Running the Blockade (p. 3779)
Iron’s role in respiration gives it pride of place among the major nutrients that all organisms must absorb for survival. Most animals consume iron in the ferric (Fe3+) state, but they absorb it through the gut wall as soluble ferrous iron (Fe2+). Terrestrial organisms have an acidic gut environment that reduces ferric iron to soluble ferrous iron that can be absorbed easily. However, marine fish that have adapted to life in a saline environment have a basic gut, which is believed to be one of the fish’s adaptations to keep it in osmotic balance with the dehydrating environment. But Fe2+ is insoluble at a high pH. Wouldn’t a basic gut compromise the fish’s ability to absorb divalent iron cations? In this issue of J. Exp. Biol. Nic Bury reports that marine fish can absorb iron as Fe2+, despite the unfavourable conditions.
Working in Denmark, Bury had access to flounders trawled from the Baltic Sea. Despite the sea’s unusually low salinity levels, the fish still had a basic gut environment, so Bury set out to see whether Fe2+ was the preferred form for iron transport, and if it was, to find out how the divalent cation was crossing into the blood stream.

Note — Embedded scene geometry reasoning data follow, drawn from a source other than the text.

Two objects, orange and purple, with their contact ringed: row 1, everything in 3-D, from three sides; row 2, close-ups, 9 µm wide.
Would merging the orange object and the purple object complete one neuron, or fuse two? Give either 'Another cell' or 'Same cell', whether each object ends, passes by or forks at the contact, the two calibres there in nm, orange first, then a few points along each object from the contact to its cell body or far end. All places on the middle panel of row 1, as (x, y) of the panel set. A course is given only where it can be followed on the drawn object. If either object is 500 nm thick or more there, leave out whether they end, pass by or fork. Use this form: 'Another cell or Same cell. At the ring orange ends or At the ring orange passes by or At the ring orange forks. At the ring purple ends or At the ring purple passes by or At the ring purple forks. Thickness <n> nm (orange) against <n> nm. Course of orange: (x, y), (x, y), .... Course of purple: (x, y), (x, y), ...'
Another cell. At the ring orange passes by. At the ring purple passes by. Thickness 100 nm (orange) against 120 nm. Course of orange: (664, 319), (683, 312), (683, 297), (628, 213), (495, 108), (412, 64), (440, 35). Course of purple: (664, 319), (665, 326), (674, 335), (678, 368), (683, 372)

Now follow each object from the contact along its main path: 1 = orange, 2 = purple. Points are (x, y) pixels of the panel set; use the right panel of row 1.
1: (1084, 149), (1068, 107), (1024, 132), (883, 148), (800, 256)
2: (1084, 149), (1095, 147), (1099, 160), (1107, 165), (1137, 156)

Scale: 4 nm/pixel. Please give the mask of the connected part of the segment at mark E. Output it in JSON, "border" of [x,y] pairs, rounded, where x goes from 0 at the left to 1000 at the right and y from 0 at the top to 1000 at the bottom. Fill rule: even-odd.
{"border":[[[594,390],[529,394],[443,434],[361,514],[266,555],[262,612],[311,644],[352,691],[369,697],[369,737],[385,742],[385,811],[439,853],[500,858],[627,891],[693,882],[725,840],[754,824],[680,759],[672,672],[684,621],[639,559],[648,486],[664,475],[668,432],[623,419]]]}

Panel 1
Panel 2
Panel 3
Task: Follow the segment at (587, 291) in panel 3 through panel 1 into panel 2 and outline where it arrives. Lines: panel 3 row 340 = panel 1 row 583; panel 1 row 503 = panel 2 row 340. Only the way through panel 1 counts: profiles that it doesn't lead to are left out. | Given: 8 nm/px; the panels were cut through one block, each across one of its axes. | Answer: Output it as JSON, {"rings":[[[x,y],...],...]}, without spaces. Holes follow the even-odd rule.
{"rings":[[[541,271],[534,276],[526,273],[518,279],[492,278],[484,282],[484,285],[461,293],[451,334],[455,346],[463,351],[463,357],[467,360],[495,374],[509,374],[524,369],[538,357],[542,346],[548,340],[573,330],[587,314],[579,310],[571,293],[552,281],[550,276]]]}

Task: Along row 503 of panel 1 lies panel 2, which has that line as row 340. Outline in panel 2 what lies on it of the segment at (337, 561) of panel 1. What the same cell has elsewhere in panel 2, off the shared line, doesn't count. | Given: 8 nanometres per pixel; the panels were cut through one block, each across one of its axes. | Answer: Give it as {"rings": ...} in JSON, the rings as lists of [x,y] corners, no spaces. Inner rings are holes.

Bury used radiolabelled iron to test whether Fe2+ or Fe3+ entered the fish’s blood stream. Having established that the bulk of iron transport was in the reduced Fe2+ state, he divided the gut into short sections to see if he could localise the region that transported the most iron. All regions of the gut showed some Fe2+ uptake, but Bury found that the majority of absorption took place at the posterior end of the gut. This is in stark contrast to iron uptake in mammals, where the majority of divalent cation transport occurs in the first loop of the intestine. Bury admits that this was a surprise, and it isn’t clear why fish have moved iron transport so far along the intestine.
Bury says ‘we know so little about iron uptake in fish, that we need to hurry it along a bit’. But he’s clearly had a good start and there are plenty of lines of enquiry still open, such as identifying an iron specific divalent cation transporter gene and figuring out what it is that keeps iron reduced in the first place. There’s still a lot of physiology to do before he can explain the mystery of iron transport in marine fish.